> **What you have to do**
Pull out each line of the listing below that contains the string "Reusable". Uppercase and lowercase must match.

——

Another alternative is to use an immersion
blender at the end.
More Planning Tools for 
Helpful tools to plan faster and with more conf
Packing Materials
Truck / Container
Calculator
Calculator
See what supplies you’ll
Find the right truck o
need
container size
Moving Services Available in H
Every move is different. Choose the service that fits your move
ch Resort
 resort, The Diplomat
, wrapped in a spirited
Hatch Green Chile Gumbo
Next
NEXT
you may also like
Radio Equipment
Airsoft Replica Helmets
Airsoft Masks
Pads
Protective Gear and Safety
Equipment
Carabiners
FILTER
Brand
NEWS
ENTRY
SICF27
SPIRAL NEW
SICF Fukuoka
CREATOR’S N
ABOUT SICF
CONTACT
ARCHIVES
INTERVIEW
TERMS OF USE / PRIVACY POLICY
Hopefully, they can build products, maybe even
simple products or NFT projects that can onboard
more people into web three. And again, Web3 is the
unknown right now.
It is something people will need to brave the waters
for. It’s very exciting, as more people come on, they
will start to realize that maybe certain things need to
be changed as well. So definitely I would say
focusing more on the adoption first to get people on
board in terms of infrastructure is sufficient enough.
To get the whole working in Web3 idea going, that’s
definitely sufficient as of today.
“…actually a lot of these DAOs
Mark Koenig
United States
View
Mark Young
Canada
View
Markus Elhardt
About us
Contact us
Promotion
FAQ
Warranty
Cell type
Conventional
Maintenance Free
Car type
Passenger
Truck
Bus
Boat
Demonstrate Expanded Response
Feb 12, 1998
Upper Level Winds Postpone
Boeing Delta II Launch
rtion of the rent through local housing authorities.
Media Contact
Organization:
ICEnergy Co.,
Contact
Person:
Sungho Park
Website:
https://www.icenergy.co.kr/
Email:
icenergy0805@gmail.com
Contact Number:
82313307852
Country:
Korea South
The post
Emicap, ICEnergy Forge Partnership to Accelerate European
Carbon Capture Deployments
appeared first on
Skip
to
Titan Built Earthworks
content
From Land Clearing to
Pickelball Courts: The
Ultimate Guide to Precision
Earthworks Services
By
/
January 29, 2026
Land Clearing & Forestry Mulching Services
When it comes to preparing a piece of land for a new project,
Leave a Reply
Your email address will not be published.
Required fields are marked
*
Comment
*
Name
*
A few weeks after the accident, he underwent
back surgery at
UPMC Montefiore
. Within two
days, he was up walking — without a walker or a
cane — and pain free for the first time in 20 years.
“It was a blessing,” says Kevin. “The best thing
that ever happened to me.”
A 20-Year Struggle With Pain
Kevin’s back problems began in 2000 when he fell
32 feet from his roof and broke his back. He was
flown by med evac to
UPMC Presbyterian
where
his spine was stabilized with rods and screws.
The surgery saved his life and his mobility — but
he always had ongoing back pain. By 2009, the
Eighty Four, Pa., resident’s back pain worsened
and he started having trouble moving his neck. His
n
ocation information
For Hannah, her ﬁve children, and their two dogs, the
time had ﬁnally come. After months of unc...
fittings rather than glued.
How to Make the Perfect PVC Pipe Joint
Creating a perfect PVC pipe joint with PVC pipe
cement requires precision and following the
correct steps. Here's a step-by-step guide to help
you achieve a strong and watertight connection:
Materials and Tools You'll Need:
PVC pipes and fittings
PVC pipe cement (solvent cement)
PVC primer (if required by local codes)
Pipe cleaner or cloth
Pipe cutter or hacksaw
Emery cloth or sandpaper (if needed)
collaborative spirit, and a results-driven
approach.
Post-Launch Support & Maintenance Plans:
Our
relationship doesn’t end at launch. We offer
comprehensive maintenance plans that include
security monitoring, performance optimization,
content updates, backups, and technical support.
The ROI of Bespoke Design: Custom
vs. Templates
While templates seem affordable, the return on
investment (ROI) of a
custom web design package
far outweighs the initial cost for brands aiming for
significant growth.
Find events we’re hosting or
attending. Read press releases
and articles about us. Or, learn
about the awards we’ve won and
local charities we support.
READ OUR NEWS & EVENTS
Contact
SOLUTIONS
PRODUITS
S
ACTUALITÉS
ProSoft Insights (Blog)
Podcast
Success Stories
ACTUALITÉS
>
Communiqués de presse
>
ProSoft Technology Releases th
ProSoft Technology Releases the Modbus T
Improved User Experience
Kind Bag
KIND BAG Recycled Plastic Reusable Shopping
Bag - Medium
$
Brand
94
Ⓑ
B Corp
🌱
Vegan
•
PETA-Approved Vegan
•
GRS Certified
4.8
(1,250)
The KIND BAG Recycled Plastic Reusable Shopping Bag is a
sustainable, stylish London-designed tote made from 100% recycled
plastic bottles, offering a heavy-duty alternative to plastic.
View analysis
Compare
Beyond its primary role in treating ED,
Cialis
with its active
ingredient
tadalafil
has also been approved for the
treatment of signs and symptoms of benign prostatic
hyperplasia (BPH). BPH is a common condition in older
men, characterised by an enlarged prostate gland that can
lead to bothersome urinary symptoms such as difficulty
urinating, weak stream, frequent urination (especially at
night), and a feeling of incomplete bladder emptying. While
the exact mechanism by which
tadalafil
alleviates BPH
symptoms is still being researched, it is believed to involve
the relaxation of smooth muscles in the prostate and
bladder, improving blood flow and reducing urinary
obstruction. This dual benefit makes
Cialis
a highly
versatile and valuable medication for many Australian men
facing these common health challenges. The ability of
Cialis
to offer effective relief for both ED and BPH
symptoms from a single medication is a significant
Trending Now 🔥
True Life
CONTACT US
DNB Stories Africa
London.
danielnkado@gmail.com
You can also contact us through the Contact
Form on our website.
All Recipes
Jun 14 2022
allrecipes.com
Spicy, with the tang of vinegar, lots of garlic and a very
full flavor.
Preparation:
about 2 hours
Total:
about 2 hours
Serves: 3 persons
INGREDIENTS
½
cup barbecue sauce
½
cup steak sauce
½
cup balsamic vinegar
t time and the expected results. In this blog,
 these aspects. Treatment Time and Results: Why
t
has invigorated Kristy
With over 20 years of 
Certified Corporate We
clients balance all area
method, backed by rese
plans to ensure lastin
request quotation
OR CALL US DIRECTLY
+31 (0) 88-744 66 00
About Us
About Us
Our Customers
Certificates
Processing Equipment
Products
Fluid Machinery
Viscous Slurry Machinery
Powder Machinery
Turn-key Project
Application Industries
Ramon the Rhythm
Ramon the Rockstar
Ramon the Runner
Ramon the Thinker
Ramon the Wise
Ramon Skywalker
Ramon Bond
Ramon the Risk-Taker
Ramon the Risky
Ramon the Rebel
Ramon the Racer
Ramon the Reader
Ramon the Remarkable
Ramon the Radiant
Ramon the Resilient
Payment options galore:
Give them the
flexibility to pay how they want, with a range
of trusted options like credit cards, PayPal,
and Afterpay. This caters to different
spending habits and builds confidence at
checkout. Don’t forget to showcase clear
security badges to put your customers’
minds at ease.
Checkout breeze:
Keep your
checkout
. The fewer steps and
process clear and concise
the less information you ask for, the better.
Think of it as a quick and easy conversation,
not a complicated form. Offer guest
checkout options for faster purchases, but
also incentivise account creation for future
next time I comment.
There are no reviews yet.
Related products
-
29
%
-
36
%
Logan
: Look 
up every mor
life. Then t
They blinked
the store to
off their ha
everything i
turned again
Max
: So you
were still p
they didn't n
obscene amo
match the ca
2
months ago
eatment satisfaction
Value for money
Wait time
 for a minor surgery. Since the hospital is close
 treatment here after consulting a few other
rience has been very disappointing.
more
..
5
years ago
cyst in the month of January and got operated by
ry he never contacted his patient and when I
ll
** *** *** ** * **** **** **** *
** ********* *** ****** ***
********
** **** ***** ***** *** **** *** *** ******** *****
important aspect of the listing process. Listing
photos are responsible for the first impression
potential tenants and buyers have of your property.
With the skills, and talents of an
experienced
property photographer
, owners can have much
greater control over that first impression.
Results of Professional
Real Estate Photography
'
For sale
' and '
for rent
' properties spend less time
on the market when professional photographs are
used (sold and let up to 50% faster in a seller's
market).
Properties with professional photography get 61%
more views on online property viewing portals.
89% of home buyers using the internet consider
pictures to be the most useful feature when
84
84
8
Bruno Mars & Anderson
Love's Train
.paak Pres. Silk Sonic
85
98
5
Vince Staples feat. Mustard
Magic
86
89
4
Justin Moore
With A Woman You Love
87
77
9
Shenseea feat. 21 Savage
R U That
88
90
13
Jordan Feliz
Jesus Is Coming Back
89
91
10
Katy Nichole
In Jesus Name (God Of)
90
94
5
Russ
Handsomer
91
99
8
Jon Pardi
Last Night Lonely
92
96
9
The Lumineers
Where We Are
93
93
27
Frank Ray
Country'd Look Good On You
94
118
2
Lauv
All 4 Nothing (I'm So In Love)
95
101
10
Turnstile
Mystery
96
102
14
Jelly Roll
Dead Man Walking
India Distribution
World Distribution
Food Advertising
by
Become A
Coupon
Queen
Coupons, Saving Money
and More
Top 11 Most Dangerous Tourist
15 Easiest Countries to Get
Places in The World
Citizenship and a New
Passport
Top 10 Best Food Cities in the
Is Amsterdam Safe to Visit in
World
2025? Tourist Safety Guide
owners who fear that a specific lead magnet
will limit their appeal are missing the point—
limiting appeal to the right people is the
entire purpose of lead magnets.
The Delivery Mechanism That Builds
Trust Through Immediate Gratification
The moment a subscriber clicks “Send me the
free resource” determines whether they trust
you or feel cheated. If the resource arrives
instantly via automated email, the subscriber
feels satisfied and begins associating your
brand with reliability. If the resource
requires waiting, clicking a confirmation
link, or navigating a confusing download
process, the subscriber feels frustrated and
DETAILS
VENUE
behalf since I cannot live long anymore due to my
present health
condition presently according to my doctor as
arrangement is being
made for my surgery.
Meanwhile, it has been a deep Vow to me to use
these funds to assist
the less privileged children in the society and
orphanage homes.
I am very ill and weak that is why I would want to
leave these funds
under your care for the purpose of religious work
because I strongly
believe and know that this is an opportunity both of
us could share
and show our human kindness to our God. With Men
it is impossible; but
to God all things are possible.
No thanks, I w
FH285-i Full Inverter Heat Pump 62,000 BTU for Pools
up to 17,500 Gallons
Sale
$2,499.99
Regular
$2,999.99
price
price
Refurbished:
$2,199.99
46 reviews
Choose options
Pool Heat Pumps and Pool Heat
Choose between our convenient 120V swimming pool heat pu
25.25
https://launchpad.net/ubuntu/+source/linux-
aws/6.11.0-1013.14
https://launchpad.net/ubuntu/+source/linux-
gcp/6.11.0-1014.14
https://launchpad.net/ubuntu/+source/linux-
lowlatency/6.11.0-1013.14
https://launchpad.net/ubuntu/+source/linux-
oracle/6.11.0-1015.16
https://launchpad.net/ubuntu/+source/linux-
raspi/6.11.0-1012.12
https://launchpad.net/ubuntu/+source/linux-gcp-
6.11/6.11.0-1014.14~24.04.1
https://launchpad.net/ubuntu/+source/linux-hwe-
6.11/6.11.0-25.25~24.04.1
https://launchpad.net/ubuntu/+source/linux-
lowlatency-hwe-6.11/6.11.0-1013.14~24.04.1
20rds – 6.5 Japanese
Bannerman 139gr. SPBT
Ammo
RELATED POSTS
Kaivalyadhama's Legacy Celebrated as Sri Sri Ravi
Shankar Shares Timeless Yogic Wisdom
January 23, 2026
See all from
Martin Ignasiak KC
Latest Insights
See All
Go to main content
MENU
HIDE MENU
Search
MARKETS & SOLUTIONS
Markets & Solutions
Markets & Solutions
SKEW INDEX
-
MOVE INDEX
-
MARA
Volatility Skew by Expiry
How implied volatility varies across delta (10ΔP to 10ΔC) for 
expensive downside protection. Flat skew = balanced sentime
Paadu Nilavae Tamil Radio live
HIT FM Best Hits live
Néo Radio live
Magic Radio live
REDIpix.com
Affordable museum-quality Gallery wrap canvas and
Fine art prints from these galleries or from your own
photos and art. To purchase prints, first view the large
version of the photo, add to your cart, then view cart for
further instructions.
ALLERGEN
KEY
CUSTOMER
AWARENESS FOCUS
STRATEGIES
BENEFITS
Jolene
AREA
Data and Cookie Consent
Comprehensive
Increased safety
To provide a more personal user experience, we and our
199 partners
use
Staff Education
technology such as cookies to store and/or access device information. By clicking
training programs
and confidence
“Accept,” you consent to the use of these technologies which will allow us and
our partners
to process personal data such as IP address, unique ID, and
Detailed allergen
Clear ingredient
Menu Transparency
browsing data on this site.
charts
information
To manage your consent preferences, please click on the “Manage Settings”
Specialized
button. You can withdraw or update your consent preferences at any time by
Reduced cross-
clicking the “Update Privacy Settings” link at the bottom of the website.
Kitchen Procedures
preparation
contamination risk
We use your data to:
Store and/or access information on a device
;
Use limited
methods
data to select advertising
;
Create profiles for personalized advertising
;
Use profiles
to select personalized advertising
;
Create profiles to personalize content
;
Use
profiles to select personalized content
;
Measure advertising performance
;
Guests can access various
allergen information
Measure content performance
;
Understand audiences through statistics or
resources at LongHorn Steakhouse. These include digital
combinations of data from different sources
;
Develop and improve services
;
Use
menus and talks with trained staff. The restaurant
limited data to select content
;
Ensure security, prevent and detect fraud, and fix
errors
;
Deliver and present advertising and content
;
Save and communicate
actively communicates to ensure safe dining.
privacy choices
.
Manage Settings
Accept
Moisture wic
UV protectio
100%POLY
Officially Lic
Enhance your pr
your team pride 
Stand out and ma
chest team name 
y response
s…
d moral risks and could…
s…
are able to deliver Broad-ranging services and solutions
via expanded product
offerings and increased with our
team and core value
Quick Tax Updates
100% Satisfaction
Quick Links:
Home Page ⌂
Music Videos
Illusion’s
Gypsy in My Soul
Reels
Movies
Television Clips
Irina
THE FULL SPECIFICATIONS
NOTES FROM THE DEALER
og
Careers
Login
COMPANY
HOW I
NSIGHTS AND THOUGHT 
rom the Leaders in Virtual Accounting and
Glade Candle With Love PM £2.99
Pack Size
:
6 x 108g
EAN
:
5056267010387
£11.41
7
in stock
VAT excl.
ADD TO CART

——

> **Response to the exercise**
KIND BAG Recycled Plastic Reusable Shopping
The KIND BAG Recycled Plastic Reusable Shopping Bag is a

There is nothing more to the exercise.